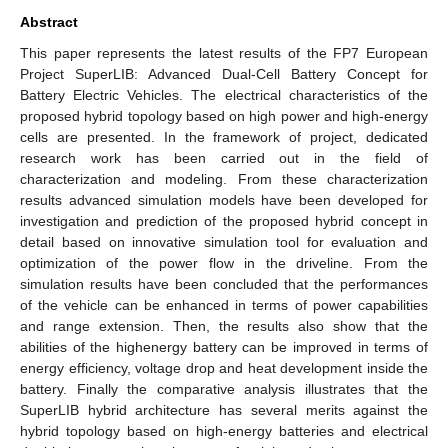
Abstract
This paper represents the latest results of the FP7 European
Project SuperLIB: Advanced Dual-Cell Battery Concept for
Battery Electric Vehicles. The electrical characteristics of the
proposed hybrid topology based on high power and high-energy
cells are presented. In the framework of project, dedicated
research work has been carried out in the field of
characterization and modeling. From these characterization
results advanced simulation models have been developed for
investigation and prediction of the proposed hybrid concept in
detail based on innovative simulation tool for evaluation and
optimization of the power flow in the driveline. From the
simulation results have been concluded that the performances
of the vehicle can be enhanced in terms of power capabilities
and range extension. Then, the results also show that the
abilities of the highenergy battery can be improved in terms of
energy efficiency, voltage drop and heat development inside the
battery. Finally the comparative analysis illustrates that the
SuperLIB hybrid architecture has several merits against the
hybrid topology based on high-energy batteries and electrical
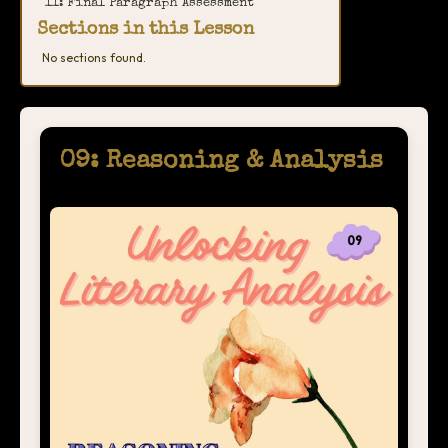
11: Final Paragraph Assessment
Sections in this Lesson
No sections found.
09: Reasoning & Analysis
· · ·
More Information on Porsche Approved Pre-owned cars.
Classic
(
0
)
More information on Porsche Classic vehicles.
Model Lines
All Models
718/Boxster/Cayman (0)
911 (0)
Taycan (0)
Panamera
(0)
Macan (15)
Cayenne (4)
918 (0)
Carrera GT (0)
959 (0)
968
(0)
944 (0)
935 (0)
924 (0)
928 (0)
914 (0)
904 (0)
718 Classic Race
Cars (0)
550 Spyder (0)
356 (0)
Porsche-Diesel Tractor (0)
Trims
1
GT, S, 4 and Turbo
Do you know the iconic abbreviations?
· · ·
▸ **Work required**:
Rename "Model Lines" to "Model Series" in the records from the line that contains "More Information on Porsche Approved" through the line that contains "Do you know the iconic abbreviations?", and give back only those lines with nothing else changed.

▸ **Exercise solution**:
More Information on Porsche Approved Pre-owned cars.
Classic
(
0
)
More information on Porsche Classic vehicles.
Model Series
All Models
718/Boxster/Cayman (0)
911 (0)
Taycan (0)
Panamera
(0)
Macan (15)
Cayenne (4)
918 (0)
Carrera GT (0)
959 (0)
968
(0)
944 (0)
935 (0)
924 (0)
928 (0)
914 (0)
904 (0)
718 Classic Race
Cars (0)
550 Spyder (0)
356 (0)
Porsche-Diesel Tractor (0)
Trims
1
GT, S, 4 and Turbo
Do you know the iconic abbreviations?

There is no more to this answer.